Thinking of converting your attic? Well there are a few things to be considered, first up is planning and fire regulations. An architect or engineer can help advise for particular cases as the regulations depend on the existing house construction and proposed plans. Useful guides are as follows:Useful attic conversion guides:
Ireland – Loft conversions planning
England – Loft conversions, KDC
With respect to the engineering there are a few things to consider:
- Ensure the attic conversion is designed by an engineer. A builder and architect can convert an attic for you but to ensure it is safe you will need an engineer’s certificate. The best way to do this is for the engineer to design the scheme, using the architects drawings, and carry out an inspection of the structure prior to it being finished, and hidden behind plasterboard and floorboards. I have been in the situation a few times where home owners have contacted my to certify an attic conversion after it was constructed, but I couldn’t, as it was unsafe. In one of these cases it was the previous owner that converted the attic but left the current owner with the dangerous structure.

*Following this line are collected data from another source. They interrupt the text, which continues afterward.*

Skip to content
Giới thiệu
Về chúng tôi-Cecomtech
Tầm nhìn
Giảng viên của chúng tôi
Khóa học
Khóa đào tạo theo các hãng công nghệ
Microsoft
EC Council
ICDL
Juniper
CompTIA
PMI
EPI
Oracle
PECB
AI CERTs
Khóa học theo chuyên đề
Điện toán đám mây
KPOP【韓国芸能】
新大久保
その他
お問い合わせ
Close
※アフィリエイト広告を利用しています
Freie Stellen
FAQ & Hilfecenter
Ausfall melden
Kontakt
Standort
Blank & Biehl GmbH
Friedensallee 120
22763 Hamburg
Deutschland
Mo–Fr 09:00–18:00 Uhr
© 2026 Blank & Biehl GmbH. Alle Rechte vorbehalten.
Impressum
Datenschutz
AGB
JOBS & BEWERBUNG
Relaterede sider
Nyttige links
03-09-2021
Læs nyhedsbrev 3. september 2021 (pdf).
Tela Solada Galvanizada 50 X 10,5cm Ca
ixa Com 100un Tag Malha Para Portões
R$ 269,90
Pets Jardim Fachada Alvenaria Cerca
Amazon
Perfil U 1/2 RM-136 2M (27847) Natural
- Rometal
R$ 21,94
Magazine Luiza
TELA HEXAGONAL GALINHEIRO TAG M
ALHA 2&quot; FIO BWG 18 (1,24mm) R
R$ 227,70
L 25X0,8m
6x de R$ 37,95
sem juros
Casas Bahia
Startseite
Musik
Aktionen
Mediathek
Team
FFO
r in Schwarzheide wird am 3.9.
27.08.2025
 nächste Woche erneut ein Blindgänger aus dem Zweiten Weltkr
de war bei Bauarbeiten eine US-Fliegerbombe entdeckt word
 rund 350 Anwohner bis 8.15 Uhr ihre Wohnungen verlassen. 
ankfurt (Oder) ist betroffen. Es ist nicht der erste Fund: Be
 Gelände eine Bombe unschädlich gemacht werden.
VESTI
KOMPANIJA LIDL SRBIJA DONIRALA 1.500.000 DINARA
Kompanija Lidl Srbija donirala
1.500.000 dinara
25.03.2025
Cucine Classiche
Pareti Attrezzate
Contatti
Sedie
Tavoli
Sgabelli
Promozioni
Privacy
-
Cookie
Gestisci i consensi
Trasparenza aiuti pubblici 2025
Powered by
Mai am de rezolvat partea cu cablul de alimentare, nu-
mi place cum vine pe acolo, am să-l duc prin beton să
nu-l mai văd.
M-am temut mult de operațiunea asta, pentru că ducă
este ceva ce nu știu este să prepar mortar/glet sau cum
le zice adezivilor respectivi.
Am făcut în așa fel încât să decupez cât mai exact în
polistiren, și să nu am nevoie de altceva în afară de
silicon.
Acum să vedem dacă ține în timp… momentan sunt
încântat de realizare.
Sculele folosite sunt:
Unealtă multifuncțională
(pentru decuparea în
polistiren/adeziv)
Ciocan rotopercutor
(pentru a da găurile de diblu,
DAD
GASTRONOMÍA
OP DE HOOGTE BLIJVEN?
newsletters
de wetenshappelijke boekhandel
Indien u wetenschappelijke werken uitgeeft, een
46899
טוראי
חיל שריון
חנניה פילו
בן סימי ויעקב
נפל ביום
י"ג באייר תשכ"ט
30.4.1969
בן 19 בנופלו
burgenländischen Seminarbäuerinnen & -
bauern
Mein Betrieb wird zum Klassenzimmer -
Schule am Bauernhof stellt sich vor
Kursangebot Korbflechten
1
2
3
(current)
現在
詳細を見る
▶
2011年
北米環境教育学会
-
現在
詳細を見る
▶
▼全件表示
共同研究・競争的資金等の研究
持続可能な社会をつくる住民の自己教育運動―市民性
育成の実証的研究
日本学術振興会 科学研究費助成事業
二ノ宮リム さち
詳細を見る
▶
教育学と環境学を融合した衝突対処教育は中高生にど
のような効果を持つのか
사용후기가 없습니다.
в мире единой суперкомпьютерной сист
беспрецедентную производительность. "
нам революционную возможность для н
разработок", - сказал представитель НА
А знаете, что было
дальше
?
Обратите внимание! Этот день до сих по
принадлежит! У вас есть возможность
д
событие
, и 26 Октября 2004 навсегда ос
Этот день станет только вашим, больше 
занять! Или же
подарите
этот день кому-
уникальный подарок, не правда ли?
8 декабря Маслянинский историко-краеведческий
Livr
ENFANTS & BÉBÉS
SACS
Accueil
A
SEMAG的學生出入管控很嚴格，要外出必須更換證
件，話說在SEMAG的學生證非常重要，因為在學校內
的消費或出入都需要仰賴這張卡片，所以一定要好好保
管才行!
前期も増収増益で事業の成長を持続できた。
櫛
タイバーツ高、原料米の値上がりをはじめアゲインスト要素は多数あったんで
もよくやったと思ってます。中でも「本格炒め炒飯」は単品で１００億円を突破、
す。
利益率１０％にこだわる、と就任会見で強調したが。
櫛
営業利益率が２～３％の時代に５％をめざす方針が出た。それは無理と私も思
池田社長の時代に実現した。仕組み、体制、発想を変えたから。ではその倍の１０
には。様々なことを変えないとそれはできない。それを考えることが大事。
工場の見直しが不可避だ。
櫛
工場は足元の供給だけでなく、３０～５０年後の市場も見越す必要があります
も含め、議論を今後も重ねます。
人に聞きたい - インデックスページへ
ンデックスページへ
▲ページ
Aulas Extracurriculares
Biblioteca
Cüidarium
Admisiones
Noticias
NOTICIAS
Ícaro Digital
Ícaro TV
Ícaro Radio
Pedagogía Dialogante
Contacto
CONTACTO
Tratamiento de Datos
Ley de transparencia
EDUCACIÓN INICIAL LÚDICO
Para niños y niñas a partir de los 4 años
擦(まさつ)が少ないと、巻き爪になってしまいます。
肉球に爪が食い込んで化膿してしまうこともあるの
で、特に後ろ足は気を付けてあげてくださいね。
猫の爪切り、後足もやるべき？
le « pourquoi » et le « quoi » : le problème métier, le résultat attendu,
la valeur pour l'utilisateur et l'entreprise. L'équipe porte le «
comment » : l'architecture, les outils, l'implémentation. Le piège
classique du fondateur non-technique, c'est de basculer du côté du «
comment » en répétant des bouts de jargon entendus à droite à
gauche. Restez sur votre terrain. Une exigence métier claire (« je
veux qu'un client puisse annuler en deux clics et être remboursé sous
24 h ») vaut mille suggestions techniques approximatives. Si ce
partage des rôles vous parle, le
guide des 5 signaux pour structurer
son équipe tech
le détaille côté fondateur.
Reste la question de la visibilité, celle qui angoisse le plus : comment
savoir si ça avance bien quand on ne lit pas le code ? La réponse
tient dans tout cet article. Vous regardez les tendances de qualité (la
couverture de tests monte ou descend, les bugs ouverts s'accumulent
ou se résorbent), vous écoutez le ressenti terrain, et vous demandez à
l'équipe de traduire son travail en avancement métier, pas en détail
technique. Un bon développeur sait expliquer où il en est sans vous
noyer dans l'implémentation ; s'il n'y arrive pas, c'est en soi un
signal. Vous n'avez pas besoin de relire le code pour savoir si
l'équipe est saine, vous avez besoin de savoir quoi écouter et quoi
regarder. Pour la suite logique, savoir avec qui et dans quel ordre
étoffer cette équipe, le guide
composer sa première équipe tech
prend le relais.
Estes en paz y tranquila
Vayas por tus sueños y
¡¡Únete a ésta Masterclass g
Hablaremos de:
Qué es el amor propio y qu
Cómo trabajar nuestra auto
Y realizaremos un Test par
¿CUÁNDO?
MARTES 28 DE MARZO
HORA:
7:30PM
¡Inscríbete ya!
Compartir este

- If buying a house with a converted attic ensure you obtain the engineers and architects certificate for the attic conversion. These certificates need to confirm that the attic conversion has been designed and constructed to comply with the current building regulations, fire regulations and planning laws. If they are not available it’s not a good sign, but you could still get an engineer to check the attic out for you. The problem with this is that it is more difficult to inspect every part of the attic conversion out after it is finished and hidden under flooring and plasterboard.
- An attic conversion will usually require a new floor to be constructed above the existing attic floor joists. This is because an attic floor is not designed to support normal floor loadings, it is only designed to support the loads associated with occasional access. A gap should be left between the new floor and the old floor to avoid load being transferred between them. Therefore the new floor will either hang above the old attic floor or more likely, as head height is usually limited, the new floor joists will hang between the old attic rafters.
- The new hanging floor referred to in 3 above will require support at both ends and this is usually done by installing steel beams either side of the new floor. The steel beams can then be used to support struts which prop the roof rafters, this allows the existing internal timber truss members to be removed. The steel beam should be paint protected against rust and then fire proofed. The engineer’s drawings and specification will cover these specifications.
- The most difficult problem for the engineer is how to support the steel beams. Depending on the wall construction this can be difficult.
If my experience is anything to go by, there are a large number of attic conversions that do not meet the building regulations and are dangerous. The owners are probably unaware as the internal walls below the attic are accidently supporting the attic above. But as these walls are not designed for the additional load any changes to these walls during renovations, or fire, could cause a sudden collapse.